## Задание A
Как в двух предложениях пересказать текст «Автопортрет на фоне эмиграции»?
## Задание B
Перепишите фрагмент текста «Автопортрет на фоне эмиграции», начиная со слов «В декабре 1988-го» и продолжая до слов «страницам течет кровь.», заменив «безыскусным» на «простым».

## Исходный текст
<<<<
© "Семь искусств"
  март 2018 года

Евсей Цейтлин: Автопортрет на фоне эмиграции

ְКаждая история выживания, рассказанная в книге, сотканной из воспоминаний бывших узников, — удивительная, невероятная, за гранью человеческих сил и возможностей, порой кажущаяся неправдоподобной, но абсолютно реальная.

ָЕвсей Цейтлин

ֽАвтопортрет на фоне эмиграции

Беседа с Давидом Гаем — прозаиком, журналистом, редактором
Из цикла «Откуда и куда. Писатели Русского зарубежья»

Евсей Цейтлин

Евсей Цейтлин

В декабре 1988-го я читал в «Знамени», тогда лучшем российском журнале, документальную повесть Давида Гая о жизни, борьбе и гибели Минского гетто. Это была первая «перестроечная» проза о еврейской Катастрофе, которую в СССР так долго, настойчиво замалчивали. Может быть, и потому повесть Давида Гая навсегда осталась со мной. Автор вел свой рассказ с таким безыскусным трагизмом, что иногда казалось: я слышу голоса идущих на смерть людей, а по журнальным страницам течет кровь.
«Где теперь Давид Гай? Над чем работает?» — не раз спрашивал себя в последующие годы. Пока однажды — уже в Чикаго — не увидел его новые книги в доме своего друга искусствоведа и переводчика Ванкарема Никифоровича. Оказалось, Ванкарем был среди тех, кто когда-то помогал Гаю собирать в Минске материал для его будущей повести «Десятый круг».
>>>>
## Фрагменты листинга
<<<<
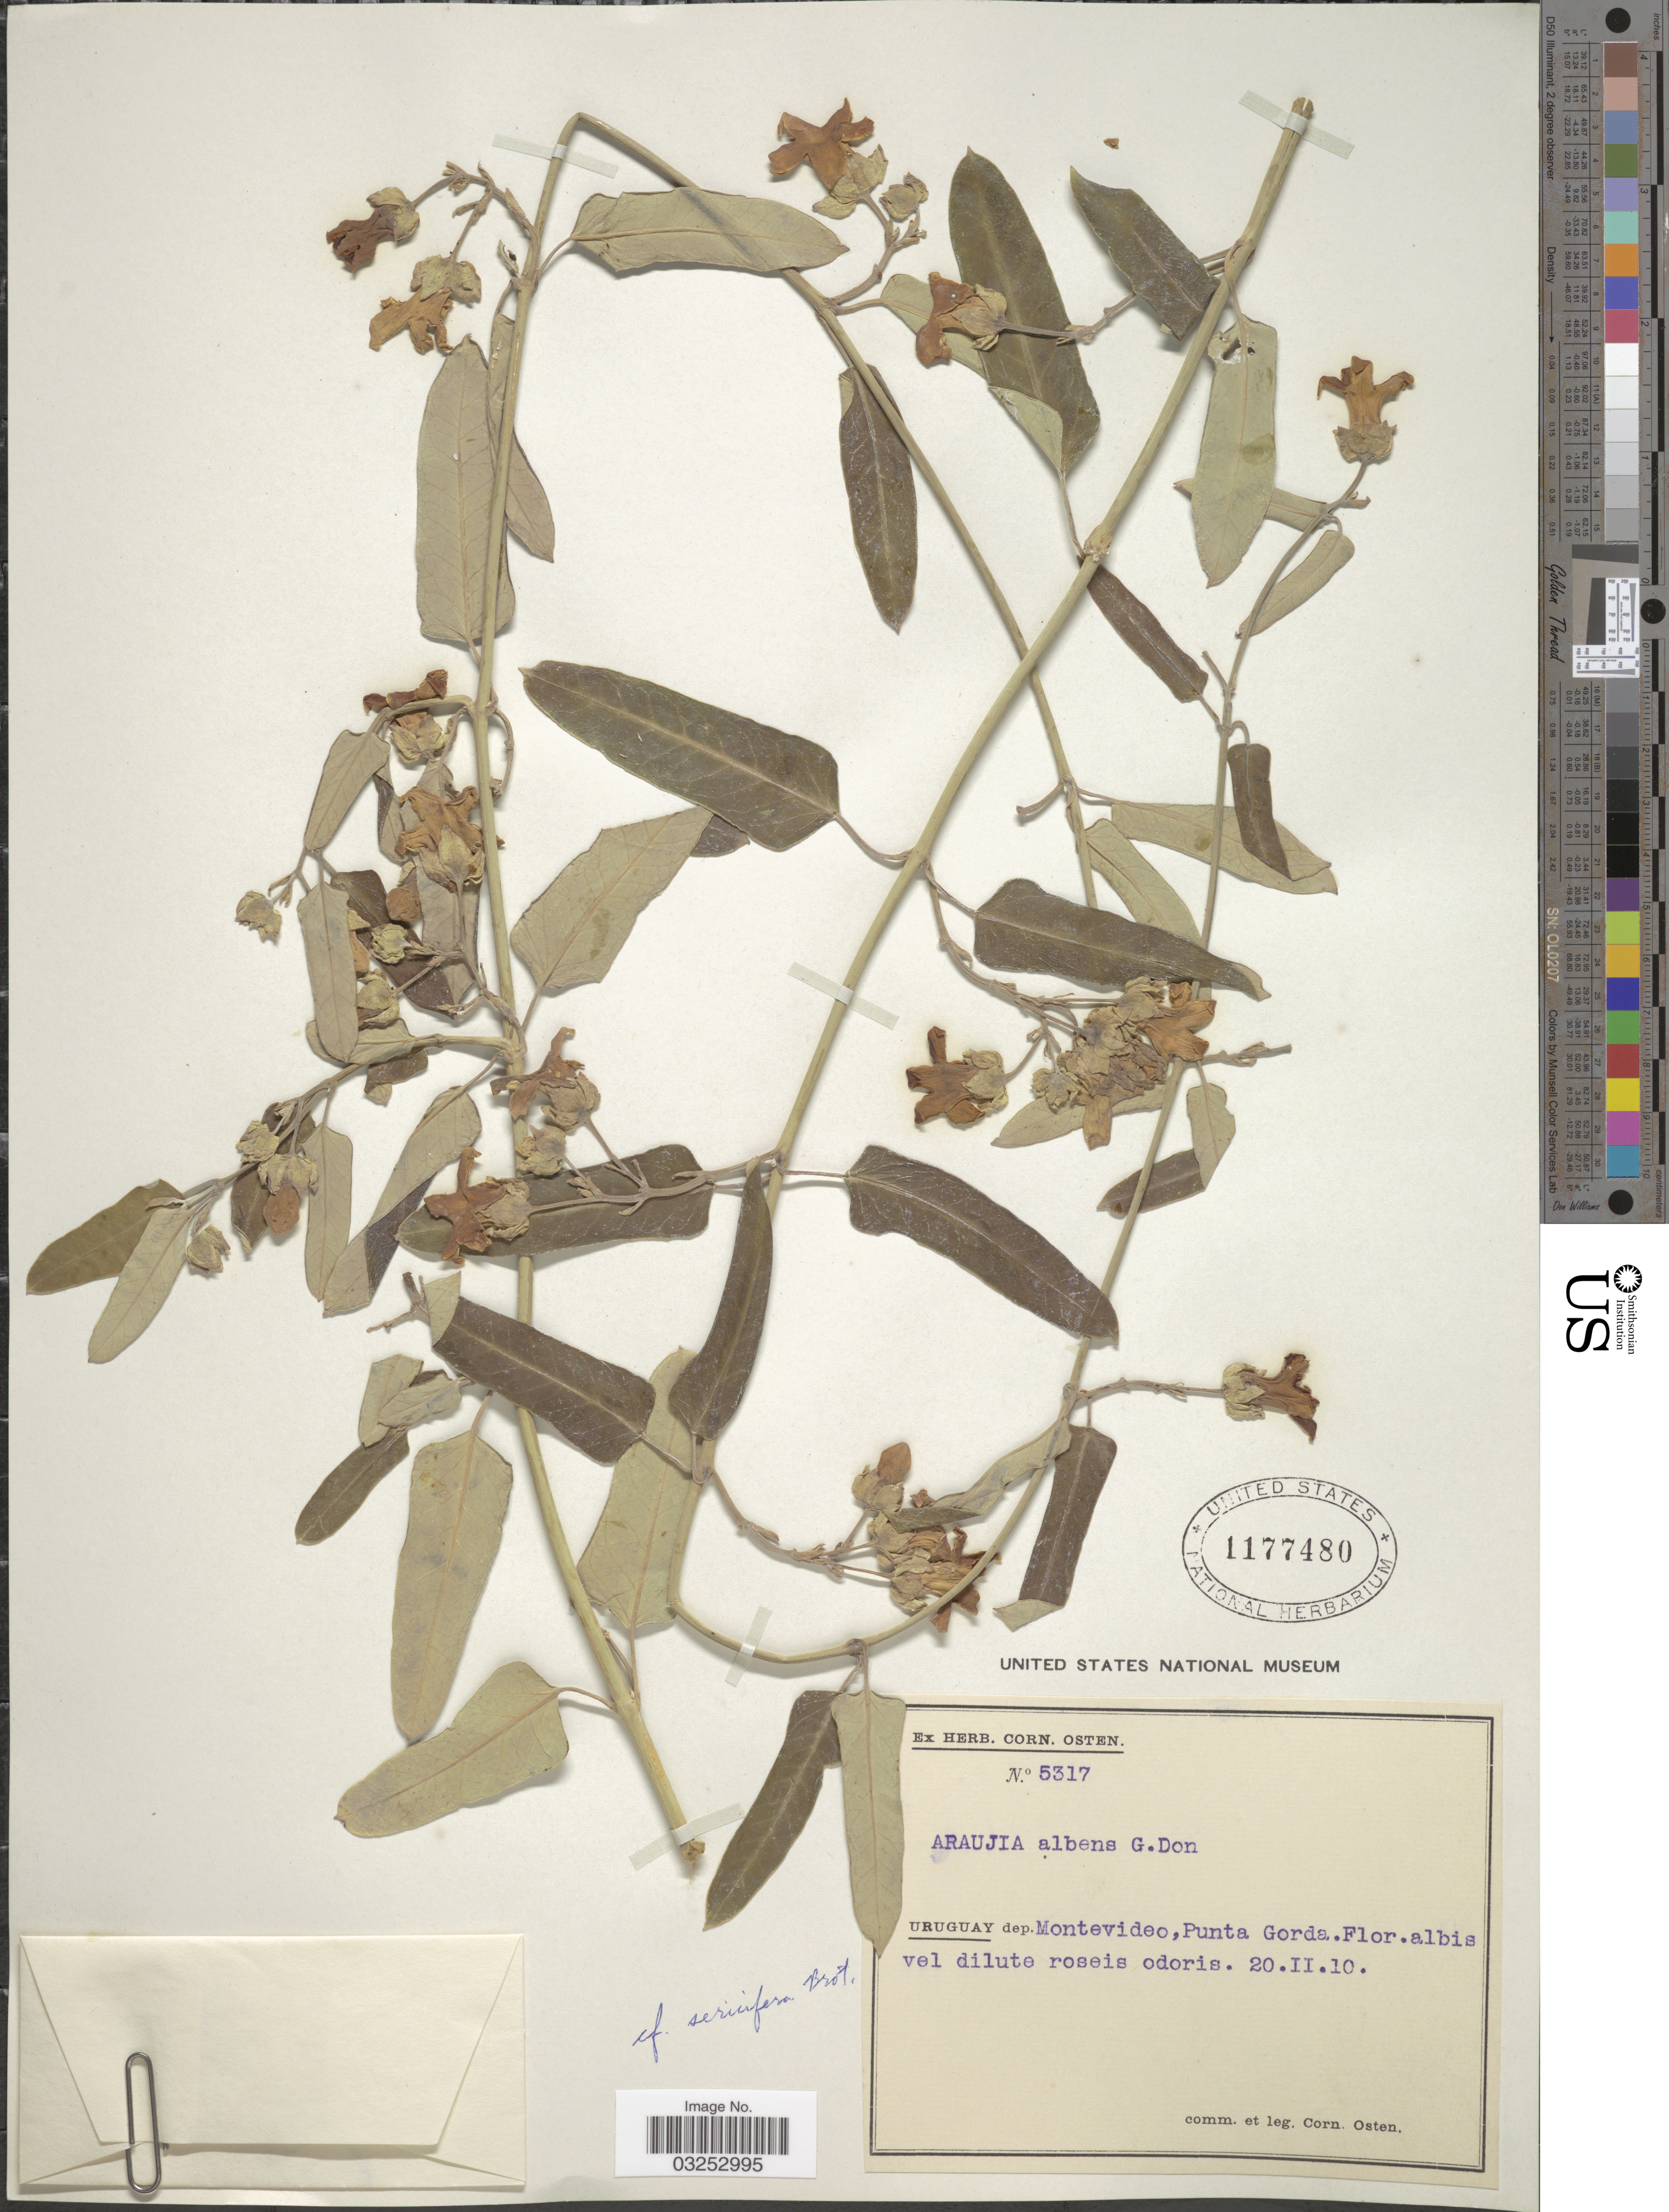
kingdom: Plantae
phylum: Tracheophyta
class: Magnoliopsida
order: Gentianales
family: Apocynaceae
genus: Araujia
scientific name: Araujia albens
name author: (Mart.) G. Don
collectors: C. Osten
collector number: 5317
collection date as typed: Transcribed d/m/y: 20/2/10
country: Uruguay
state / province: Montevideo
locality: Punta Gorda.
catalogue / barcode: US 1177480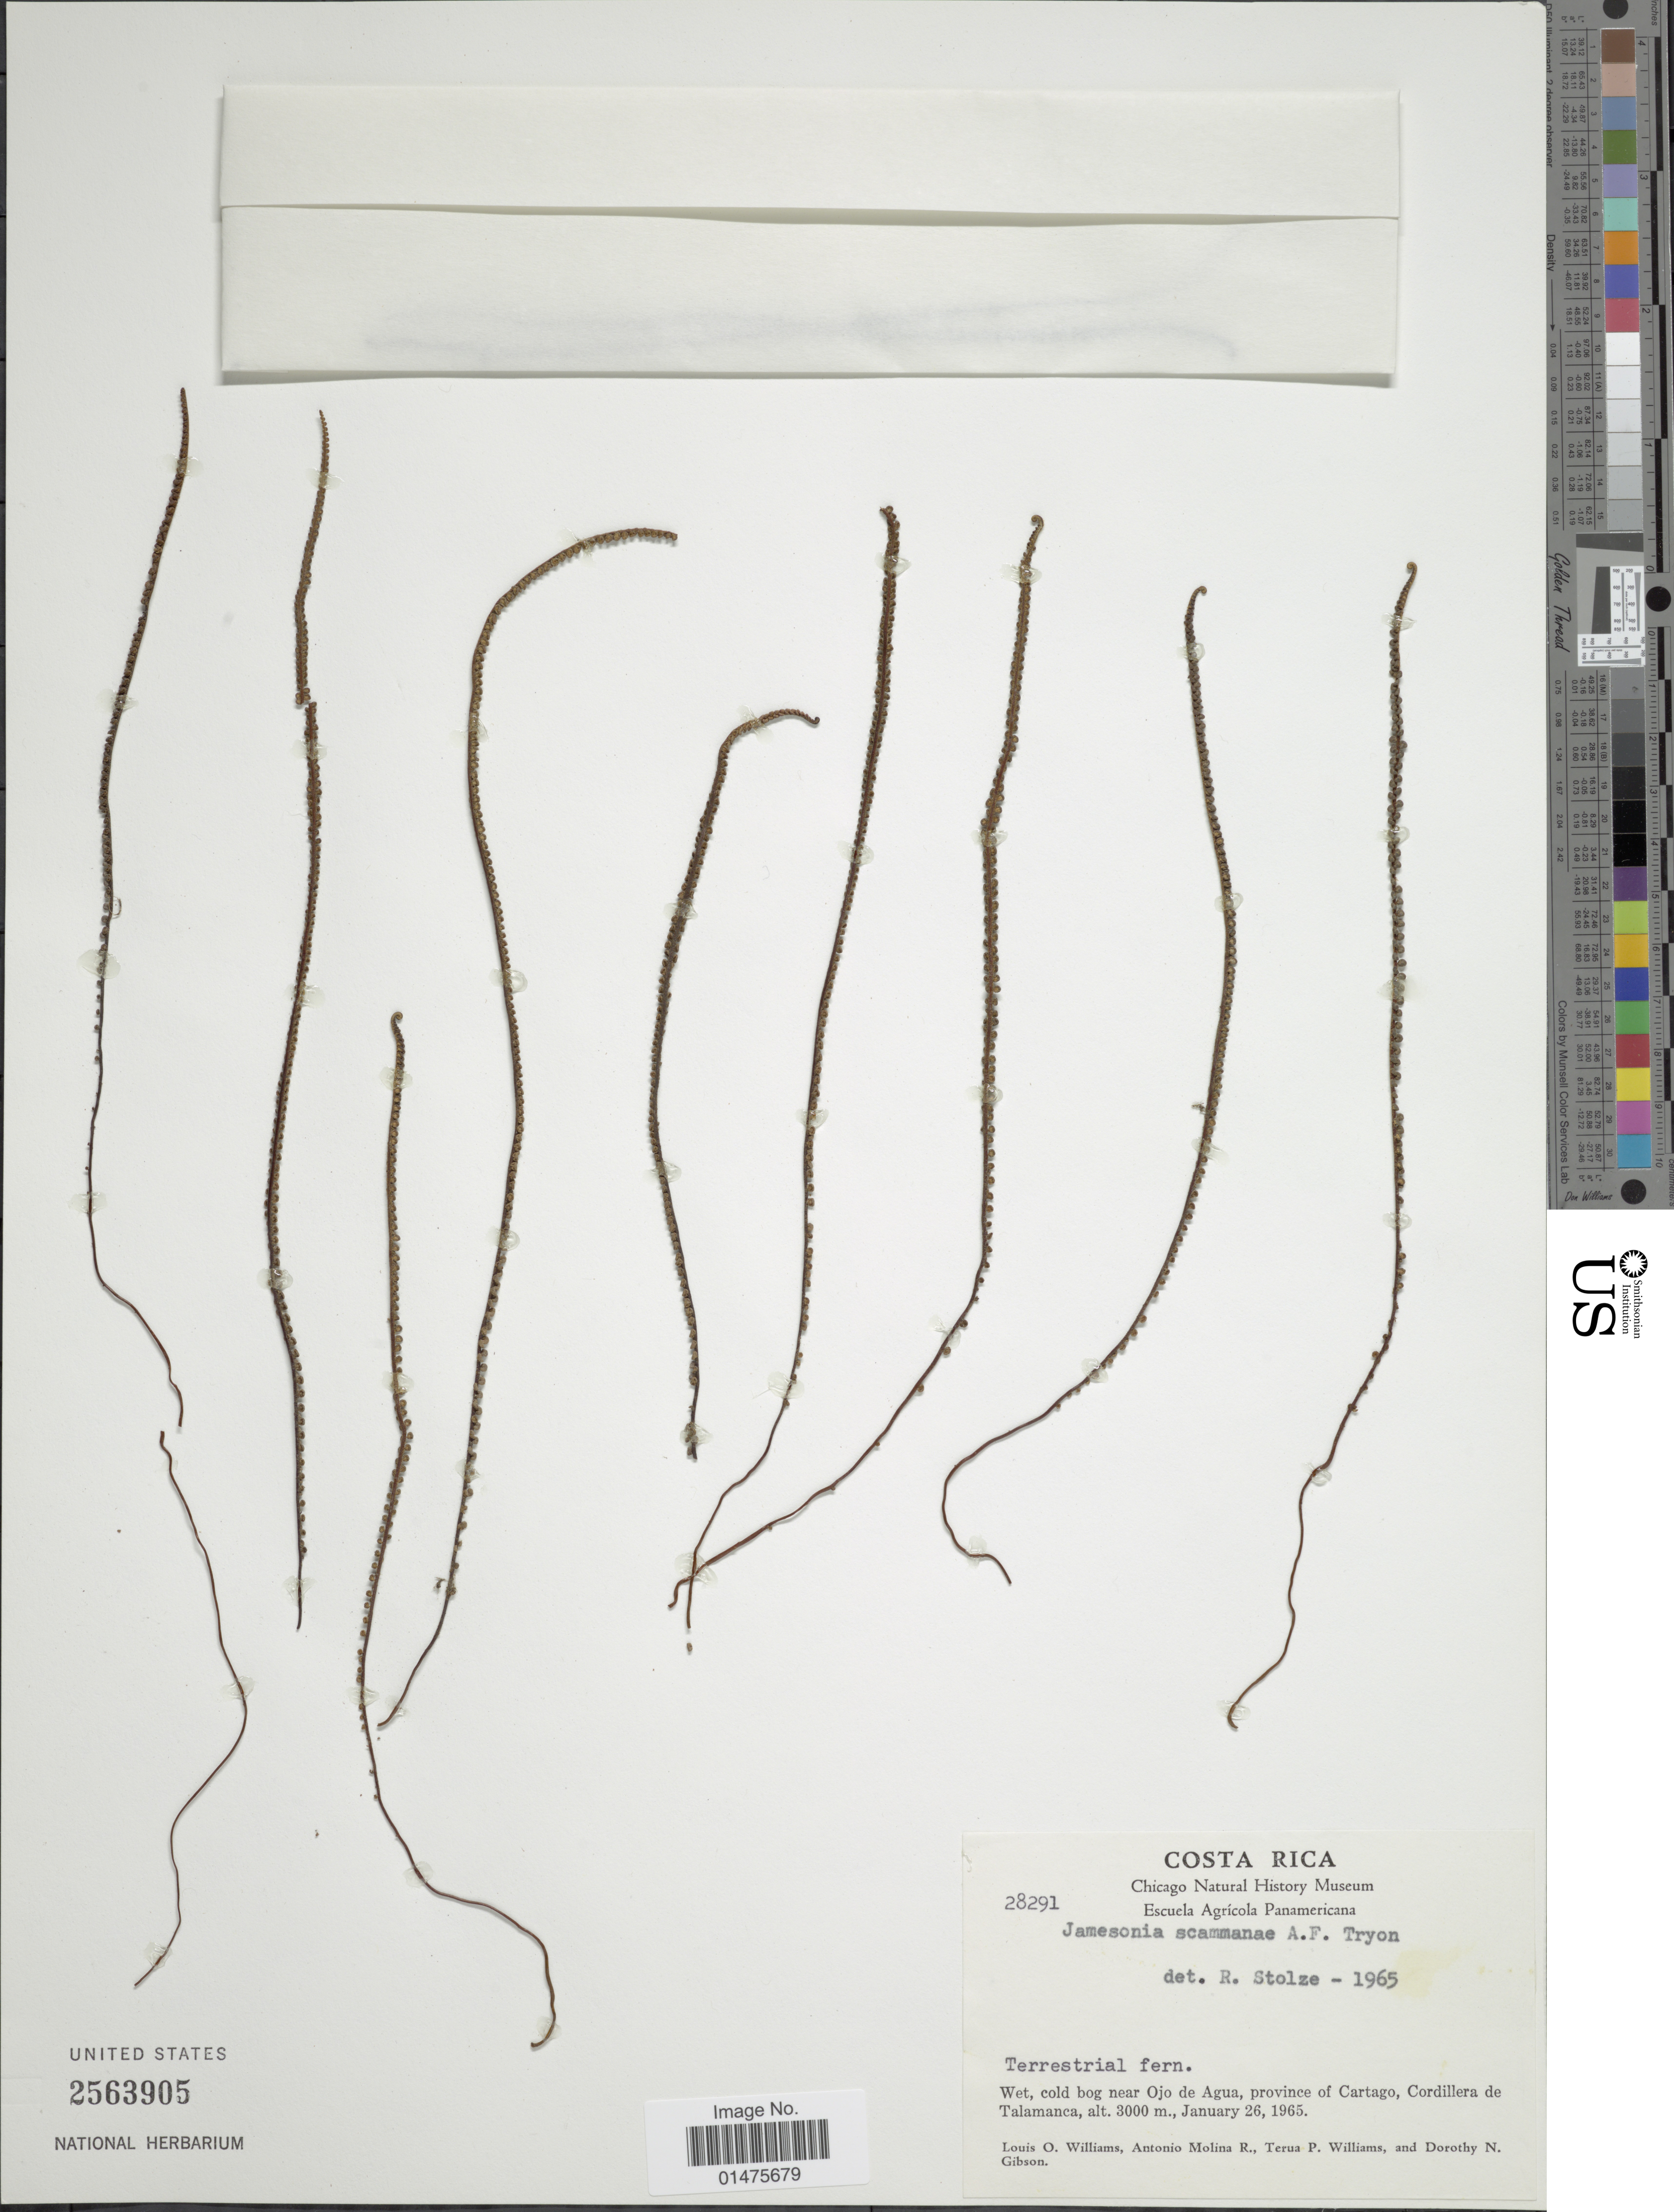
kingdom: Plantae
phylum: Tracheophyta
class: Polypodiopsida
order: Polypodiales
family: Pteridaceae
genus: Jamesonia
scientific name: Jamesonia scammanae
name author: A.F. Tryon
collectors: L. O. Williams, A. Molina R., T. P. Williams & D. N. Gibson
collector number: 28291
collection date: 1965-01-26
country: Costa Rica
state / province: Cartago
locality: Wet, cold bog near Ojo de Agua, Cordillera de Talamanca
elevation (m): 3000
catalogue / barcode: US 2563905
>>>>
## Полный ответ A
Евсей Цейтлин вспоминает, как в декабре 1988 года прочел в «Знамени» документальную повесть Давида Гая о Минском гетто, которая стала первой «перестроечной» прозой о еврейской Катастрофе и навсегда осталась с ним. Позже, уже в Чикаго, он увидел новые книги Гая в доме своего друга Ванкарема Никифоровича и узнал, что тот когда-то помогал Гаю собирать в Минске материал для повести «Десятый круг».

## Полный ответ B
В декабре 1988-го я читал в «Знамени», тогда лучшем российском журнале, документальную повесть Давида Гая о жизни, борьбе и гибели Минского гетто. Это была первая «перестроечная» проза о еврейской Катастрофе, которую в СССР так долго, настойчиво замалчивали. Может быть, и потому повесть Давида Гая навсегда осталась со мной. Автор вел свой рассказ с таким простым трагизмом, что иногда казалось: я слышу голоса идущих на смерть людей, а по журнальным страницам течет кровь.